Which lines below contain "between"? Copy every one of them.
**** EXERCISE INPUTS
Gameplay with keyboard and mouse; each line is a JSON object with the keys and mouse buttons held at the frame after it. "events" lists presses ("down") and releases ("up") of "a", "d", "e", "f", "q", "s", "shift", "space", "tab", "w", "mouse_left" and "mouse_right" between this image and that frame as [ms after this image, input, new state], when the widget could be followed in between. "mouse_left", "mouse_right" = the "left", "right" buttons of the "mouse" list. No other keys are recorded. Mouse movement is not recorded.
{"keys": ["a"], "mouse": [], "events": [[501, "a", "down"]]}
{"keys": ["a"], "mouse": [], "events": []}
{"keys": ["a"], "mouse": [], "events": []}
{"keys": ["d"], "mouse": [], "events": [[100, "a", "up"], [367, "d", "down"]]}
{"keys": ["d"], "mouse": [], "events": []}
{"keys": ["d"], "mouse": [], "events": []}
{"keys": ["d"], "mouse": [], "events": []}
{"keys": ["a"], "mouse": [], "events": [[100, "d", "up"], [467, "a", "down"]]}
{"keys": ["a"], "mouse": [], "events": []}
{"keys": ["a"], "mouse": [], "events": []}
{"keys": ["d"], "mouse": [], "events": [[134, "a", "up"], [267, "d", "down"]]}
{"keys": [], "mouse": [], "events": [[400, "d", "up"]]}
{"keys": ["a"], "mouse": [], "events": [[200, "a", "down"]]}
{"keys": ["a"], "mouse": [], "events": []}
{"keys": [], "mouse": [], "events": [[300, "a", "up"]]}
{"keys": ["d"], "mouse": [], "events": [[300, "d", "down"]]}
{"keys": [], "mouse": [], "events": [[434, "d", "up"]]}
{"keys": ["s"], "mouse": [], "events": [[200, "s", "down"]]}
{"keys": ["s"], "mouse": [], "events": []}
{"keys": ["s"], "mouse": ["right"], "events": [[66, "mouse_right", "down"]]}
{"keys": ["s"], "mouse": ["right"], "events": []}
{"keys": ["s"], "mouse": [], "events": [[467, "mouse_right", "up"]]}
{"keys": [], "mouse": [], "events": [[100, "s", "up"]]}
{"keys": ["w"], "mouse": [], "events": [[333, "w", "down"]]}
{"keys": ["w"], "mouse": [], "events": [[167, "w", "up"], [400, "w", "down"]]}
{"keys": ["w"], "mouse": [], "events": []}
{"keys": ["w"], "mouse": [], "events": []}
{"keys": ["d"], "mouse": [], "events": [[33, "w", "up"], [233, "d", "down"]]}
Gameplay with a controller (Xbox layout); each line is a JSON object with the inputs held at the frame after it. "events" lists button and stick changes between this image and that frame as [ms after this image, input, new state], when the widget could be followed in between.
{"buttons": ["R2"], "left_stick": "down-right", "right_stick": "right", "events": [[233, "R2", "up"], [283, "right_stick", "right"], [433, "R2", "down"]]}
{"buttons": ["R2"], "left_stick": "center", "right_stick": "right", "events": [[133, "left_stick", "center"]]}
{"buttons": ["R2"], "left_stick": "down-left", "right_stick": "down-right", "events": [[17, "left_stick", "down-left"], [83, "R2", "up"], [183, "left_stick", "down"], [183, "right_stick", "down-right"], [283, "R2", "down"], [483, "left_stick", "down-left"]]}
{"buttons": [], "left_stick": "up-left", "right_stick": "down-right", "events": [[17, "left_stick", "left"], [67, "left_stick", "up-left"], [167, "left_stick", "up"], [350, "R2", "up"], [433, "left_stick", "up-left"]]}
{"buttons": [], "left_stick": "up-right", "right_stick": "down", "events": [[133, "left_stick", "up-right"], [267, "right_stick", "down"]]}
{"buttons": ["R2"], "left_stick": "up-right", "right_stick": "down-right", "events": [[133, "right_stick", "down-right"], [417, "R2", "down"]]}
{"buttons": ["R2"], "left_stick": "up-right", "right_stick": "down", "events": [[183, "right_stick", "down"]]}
********
- REPLY TO THE EXERCISE:
Gameplay with keyboard and mouse; each line is a JSON object with the keys and mouse buttons held at the frame after it. "events" lists presses ("down") and releases ("up") of "a", "d", "e", "f", "q", "s", "shift", "space", "tab", "w", "mouse_left" and "mouse_right" between this image and that frame as [ms after this image, input, new state], when the widget could be followed in between. "mouse_left", "mouse_right" = the "left", "right" buttons of the "mouse" list. No other keys are recorded. Mouse movement is not recorded.
Gameplay with a controller (Xbox layout); each line is a JSON object with the inputs held at the frame after it. "events" lists button and stick changes between this image and that frame as [ms after this image, input, new state], when the widget could be followed in between.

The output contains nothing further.